Your objective: Format every line of the data below as one string in a JSON list, skipping any blank lines.

--- START OF Data extract ---

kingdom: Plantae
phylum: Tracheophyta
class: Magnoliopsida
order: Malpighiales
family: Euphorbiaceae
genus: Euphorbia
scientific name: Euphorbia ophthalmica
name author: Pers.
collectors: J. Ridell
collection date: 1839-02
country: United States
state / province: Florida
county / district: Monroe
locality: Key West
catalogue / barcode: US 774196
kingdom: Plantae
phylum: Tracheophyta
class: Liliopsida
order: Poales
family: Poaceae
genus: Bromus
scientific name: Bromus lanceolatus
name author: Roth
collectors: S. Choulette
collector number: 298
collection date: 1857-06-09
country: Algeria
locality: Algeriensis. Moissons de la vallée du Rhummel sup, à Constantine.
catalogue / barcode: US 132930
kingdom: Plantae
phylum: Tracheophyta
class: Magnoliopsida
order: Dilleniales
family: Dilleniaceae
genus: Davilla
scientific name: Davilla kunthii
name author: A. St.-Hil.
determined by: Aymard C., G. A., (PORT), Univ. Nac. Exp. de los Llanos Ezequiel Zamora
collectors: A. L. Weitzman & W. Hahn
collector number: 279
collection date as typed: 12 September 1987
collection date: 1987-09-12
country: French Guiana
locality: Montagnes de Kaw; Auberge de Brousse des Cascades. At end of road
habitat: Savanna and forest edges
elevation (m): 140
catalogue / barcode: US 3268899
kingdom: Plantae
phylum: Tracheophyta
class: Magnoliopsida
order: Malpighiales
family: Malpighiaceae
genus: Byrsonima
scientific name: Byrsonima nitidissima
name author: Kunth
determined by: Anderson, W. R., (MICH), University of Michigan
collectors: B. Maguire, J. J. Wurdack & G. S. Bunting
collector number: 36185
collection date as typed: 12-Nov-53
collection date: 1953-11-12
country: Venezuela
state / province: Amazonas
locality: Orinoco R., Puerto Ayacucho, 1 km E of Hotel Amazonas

--- END OF Data extract ---

The completed task:
[
  "kingdom: Plantae",
  "phylum: Tracheophyta",
  "class: Magnoliopsida",
  "order: Malpighiales",
  "family: Euphorbiaceae",
  "genus: Euphorbia",
  "scientific name: Euphorbia ophthalmica",
  "name author: Pers.",
  "collectors: J. Ridell",
  "collection date: 1839-02",
  "country: United States",
  "state / province: Florida",
  "county / district: Monroe",
  "locality: Key West",
  "catalogue / barcode: US 774196",
  "kingdom: Plantae",
  "phylum: Tracheophyta",
  "class: Liliopsida",
  "order: Poales",
  "family: Poaceae",
  "genus: Bromus",
  "scientific name: Bromus lanceolatus",
  "name author: Roth",
  "collectors: S. Choulette",
  "collector number: 298",
  "collection date: 1857-06-09",
  "country: Algeria",
  "locality: Algeriensis. Moissons de la vallée du Rhummel sup, à Constantine.",
  "catalogue / barcode: US 132930",
  "kingdom: Plantae",
  "phylum: Tracheophyta",
  "class: Magnoliopsida",
  "order: Dilleniales",
  "family: Dilleniaceae",
  "genus: Davilla",
  "scientific name: Davilla kunthii",
  "name author: A. St.-Hil.",
  "determined by: Aymard C., G. A., (PORT), Univ. Nac. Exp. de los Llanos Ezequiel Zamora",
  "collectors: A. L. Weitzman & W. Hahn",
  "collector number: 279",
  "collection date as typed: 12 September 1987",
  "collection date: 1987-09-12",
  "country: French Guiana",
  "locality: Montagnes de Kaw; Auberge de Brousse des Cascades. At end of road",
  "habitat: Savanna and forest edges",
  "elevation (m): 140",
  "catalogue / barcode: US 3268899",
  "kingdom: Plantae",
  "phylum: Tracheophyta",
  "class: Magnoliopsida",
  "order: Malpighiales",
  "family: Malpighiaceae",
  "genus: Byrsonima",
  "scientific name: Byrsonima nitidissima",
  "name author: Kunth",
  "determined by: Anderson, W. R., (MICH), University of Michigan",
  "collectors: B. Maguire, J. J. Wurdack & G. S. Bunting",
  "collector number: 36185",
  "collection date as typed: 12-Nov-53",
  "collection date: 1953-11-12",
  "country: Venezuela",
  "state / province: Amazonas",
  "locality: Orinoco R., Puerto Ayacucho, 1 km E of Hotel Amazonas"
]